El Papa cita investigaciones y hace recomendaciones concretas
En los últimos años, la literatura psicológica y psiquiátrica ha documentado con creciente insistencia cómo una exposición precoz y sin supervisión a los dispositivos digitales y a las redes sociales puede afectar negativamente al sueño, a la atención, a la regulación emocional y a las relaciones, especialmente en las edades más vulnerables, con consecuencias a veces dramáticas.
A pesar de toda su arrolladora fuerza moral, Magnifica Humanitas es también un documento práctico, que muestra cómo León se enfoca en el cuidado pastoral de los cientos de millones de familias de la Iglesia. Analiza la investigación sobre el impacto de la tecnología en el desarrollo infantil, incluido cómo el acceso temprano y sin supervisión a los teléfonos móviles deja a los niños vulnerables a la adicción, el acoso y la explotación sexual.
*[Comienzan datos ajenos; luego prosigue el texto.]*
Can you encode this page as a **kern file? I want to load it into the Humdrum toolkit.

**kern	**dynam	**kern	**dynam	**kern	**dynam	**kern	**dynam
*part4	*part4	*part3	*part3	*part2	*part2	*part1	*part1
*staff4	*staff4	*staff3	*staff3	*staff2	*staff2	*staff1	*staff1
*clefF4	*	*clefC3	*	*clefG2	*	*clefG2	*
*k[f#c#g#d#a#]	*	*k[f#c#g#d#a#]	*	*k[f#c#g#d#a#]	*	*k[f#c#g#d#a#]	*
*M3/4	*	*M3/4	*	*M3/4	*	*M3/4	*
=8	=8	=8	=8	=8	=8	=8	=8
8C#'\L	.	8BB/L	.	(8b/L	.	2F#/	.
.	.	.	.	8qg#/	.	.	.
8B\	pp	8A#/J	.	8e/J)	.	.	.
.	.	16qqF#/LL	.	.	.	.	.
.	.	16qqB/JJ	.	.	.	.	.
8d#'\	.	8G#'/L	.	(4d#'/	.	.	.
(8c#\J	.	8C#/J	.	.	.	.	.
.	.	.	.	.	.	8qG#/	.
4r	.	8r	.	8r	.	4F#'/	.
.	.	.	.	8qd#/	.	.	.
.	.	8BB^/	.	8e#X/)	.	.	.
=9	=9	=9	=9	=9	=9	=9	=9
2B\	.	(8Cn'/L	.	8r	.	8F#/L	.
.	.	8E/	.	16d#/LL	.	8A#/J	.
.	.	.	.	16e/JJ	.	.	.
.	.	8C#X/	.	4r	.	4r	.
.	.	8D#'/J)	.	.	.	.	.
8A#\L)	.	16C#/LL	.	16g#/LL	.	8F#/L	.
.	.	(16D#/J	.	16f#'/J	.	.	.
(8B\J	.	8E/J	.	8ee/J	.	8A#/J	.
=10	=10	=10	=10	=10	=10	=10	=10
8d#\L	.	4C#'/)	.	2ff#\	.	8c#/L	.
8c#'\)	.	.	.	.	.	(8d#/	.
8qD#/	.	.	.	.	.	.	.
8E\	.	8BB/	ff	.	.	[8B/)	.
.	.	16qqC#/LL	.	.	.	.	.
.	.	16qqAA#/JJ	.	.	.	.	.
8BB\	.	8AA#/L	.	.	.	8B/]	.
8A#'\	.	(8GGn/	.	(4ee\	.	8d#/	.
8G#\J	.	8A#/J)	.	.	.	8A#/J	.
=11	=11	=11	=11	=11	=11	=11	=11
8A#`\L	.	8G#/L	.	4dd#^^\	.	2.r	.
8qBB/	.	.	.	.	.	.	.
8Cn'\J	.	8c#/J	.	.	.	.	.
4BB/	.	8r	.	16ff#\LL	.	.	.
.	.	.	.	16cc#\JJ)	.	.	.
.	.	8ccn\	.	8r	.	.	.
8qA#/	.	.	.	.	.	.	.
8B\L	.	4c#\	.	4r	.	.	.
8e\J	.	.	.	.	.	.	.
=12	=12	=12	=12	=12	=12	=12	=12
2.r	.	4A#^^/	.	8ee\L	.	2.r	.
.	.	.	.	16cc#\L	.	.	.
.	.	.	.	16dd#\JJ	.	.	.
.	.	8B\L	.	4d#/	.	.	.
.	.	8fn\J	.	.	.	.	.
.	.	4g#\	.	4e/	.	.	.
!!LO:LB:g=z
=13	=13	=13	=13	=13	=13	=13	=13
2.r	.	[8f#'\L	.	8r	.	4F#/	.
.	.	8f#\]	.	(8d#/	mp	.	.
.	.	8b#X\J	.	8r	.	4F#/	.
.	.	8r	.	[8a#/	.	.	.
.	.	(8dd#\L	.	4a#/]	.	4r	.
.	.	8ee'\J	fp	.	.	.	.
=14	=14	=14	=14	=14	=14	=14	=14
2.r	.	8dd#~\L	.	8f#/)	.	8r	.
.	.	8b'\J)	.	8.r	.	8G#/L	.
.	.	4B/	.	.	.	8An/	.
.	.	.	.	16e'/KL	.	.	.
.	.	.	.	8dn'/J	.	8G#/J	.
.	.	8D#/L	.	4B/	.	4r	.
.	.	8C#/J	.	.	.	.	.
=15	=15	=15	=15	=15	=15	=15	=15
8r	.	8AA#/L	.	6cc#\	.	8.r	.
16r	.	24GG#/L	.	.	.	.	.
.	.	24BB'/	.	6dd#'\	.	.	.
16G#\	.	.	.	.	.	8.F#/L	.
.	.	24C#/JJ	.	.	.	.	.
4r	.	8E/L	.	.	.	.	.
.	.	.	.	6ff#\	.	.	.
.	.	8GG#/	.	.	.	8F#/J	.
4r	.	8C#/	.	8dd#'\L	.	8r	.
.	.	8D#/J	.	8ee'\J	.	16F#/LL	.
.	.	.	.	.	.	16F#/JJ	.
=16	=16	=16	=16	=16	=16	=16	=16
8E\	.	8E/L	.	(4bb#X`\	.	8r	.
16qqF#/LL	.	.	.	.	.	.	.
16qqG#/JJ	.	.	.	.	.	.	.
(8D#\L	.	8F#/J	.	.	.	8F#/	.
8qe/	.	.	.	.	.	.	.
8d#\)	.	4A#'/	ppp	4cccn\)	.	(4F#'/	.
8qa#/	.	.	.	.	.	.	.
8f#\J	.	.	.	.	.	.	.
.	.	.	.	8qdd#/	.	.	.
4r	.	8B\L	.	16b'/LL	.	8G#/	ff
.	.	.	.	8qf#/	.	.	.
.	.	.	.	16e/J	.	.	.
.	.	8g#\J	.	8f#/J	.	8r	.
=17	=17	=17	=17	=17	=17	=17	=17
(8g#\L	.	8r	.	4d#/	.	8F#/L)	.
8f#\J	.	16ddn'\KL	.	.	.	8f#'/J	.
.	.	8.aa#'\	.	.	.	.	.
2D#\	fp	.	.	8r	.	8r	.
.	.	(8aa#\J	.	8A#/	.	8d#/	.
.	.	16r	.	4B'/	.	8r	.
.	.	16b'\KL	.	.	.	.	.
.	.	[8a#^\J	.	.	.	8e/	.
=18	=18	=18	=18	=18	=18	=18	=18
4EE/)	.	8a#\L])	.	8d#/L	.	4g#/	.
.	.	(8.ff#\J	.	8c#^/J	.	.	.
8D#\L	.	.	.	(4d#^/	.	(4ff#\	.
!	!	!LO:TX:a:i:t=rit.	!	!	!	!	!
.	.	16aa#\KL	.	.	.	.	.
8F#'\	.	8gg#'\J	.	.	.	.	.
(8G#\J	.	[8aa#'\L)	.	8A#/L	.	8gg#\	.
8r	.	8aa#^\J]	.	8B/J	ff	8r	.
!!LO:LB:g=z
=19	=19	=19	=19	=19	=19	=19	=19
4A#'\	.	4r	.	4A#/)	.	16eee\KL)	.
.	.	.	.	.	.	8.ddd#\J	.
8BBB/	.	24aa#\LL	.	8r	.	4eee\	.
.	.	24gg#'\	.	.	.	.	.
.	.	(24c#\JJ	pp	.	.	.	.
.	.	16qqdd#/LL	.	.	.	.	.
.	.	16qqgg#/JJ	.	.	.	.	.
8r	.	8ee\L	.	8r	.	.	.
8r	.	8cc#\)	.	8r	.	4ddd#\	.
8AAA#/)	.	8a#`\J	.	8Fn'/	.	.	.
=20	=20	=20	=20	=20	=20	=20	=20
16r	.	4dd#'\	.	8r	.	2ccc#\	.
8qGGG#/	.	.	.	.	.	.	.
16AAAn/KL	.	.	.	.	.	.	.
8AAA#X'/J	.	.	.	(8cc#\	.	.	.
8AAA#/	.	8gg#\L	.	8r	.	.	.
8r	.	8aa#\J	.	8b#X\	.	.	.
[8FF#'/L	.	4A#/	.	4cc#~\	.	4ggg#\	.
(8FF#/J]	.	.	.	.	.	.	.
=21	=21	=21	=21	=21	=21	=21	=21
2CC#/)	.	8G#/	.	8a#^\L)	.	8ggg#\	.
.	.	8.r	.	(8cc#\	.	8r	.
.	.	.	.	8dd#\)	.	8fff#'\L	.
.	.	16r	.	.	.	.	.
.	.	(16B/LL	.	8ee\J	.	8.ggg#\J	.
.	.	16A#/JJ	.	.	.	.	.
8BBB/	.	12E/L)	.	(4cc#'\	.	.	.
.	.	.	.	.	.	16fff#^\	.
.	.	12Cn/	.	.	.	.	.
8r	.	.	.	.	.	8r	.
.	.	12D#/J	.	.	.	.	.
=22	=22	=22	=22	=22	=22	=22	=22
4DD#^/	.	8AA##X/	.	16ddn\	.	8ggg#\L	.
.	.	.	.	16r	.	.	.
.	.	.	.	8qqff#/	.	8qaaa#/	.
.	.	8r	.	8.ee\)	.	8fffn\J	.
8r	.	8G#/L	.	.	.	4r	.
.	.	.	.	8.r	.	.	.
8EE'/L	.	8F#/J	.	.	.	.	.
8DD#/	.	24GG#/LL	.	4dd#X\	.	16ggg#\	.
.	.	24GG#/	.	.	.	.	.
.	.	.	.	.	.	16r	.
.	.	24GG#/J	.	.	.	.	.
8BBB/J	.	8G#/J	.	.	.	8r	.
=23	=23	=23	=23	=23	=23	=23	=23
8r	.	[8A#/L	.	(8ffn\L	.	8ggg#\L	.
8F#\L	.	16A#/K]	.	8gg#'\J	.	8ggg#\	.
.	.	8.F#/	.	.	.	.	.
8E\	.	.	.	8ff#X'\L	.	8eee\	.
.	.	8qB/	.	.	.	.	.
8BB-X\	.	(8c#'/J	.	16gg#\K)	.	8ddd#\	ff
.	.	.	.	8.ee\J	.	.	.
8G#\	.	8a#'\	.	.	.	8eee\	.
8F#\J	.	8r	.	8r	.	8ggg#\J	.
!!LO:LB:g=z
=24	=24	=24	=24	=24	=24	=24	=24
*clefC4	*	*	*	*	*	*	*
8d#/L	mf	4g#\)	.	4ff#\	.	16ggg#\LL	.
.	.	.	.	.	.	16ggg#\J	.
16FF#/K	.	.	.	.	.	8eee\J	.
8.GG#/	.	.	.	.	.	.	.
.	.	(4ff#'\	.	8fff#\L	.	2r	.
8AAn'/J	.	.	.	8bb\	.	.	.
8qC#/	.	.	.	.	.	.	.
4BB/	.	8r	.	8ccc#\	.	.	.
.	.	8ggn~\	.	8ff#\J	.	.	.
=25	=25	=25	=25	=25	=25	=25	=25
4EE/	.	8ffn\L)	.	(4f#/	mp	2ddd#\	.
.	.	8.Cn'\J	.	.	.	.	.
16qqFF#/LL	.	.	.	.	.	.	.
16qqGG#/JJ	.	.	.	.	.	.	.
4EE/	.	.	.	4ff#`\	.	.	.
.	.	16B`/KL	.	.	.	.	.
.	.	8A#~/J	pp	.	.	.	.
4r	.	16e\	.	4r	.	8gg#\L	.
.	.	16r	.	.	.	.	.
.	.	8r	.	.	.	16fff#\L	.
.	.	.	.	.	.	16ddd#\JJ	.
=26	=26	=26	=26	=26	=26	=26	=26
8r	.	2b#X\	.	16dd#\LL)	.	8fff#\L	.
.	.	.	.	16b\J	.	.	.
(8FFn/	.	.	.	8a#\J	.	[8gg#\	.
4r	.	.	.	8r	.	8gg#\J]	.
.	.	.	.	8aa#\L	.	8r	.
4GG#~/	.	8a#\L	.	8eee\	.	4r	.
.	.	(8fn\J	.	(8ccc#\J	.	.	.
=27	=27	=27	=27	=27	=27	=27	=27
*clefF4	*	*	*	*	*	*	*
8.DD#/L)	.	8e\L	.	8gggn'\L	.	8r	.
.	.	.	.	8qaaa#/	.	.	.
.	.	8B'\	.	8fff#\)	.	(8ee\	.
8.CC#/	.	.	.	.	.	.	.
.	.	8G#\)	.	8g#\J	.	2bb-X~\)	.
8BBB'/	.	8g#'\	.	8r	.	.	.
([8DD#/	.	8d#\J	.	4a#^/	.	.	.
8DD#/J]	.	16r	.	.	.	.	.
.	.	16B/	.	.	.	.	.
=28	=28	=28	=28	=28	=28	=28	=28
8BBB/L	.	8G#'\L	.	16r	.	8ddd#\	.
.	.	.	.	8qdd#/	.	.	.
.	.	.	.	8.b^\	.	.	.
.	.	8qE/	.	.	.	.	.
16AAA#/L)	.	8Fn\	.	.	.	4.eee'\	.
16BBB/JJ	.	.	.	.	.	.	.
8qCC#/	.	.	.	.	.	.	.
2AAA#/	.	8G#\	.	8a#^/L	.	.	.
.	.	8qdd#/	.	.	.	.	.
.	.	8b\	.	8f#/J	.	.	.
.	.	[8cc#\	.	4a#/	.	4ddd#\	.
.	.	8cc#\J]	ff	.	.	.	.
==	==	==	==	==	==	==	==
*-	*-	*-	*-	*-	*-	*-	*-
Otros temas son la regulación de la propiedad de los datos y el uso de armas relacionadas con la IA en la guerra.
La vida (humana) es bella
Por eso la humanidad —magnífica y herida— no debe ser sustituida ni superada; puede acoger los progresos de la técnica para aliviar los sufrimientos y abrir posibilidades nuevas, siempre que no reniegue de aquello que la hace ser ella misma, es decir, la capacidad de relación y de amor.
El título de Magnifica Humanitas lo dice todo: al final, a León le interesa menos la tecnología que la humanidad. Los humanos somos defectuosos, vulnerables y finitos, escribe el papa. Somos cada vez más inferiores a la tecnología que hemos creado, si la medimos solo en fríos términos de rendimiento. Pero el papa escribe con gran afecto por los humanos. El texto termina con un deseo de que “podamos testimoniar la belleza de una magnífica humanidad habitada por Dios”.